WHAT YOU ARE ASKED TO DO:
Rewrite only the records from the line containing "written, 2500rpm, with" through the line containing "Reading: 1800rpm", putting "rev counter" in place of "tachometer" and leaving everything else as it is.

____

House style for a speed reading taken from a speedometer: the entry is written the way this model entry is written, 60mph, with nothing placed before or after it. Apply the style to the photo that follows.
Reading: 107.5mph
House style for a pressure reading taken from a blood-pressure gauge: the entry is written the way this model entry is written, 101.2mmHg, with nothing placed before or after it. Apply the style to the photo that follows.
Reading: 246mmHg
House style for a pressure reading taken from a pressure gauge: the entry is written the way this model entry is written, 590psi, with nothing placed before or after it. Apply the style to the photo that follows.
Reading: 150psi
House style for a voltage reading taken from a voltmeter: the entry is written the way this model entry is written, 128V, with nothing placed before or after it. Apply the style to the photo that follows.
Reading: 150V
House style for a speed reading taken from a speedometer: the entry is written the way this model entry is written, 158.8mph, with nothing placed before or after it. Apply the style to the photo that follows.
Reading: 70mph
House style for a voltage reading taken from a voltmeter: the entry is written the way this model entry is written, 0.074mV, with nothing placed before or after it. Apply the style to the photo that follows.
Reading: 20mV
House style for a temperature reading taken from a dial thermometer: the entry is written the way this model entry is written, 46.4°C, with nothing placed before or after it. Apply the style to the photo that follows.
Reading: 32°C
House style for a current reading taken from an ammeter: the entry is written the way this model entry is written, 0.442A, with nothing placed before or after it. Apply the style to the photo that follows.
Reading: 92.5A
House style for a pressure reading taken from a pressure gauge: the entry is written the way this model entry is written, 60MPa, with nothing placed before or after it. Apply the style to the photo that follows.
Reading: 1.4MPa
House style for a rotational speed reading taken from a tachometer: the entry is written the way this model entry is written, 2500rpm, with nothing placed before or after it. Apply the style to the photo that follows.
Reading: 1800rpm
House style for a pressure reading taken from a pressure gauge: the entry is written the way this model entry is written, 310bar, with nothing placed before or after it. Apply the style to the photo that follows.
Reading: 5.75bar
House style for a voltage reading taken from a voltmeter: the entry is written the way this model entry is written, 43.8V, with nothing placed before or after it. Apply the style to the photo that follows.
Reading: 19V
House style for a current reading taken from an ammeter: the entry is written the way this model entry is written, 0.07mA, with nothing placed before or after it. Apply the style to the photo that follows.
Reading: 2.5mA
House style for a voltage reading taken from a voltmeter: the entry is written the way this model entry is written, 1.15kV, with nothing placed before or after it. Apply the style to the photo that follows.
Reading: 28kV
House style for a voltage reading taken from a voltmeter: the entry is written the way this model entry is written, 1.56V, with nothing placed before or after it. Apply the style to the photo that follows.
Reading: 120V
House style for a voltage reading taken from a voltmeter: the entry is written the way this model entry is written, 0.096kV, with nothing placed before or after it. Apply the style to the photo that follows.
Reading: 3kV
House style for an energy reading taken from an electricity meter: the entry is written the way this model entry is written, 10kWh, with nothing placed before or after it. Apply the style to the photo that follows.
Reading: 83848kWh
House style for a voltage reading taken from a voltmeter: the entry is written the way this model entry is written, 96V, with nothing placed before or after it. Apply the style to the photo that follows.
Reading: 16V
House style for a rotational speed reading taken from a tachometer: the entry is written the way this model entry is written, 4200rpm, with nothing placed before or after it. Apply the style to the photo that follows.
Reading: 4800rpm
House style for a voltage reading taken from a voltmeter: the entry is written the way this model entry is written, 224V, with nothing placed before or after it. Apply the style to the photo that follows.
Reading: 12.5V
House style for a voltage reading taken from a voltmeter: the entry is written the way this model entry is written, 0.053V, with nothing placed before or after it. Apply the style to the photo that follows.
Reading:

____

RESULT FOR THIS EXERCISE:
House style for a rotational speed reading taken from a rev counter: the entry is written the way this model entry is written, 2500rpm, with nothing placed before or after it. Apply the style to the photo that follows.
Reading: 1800rpm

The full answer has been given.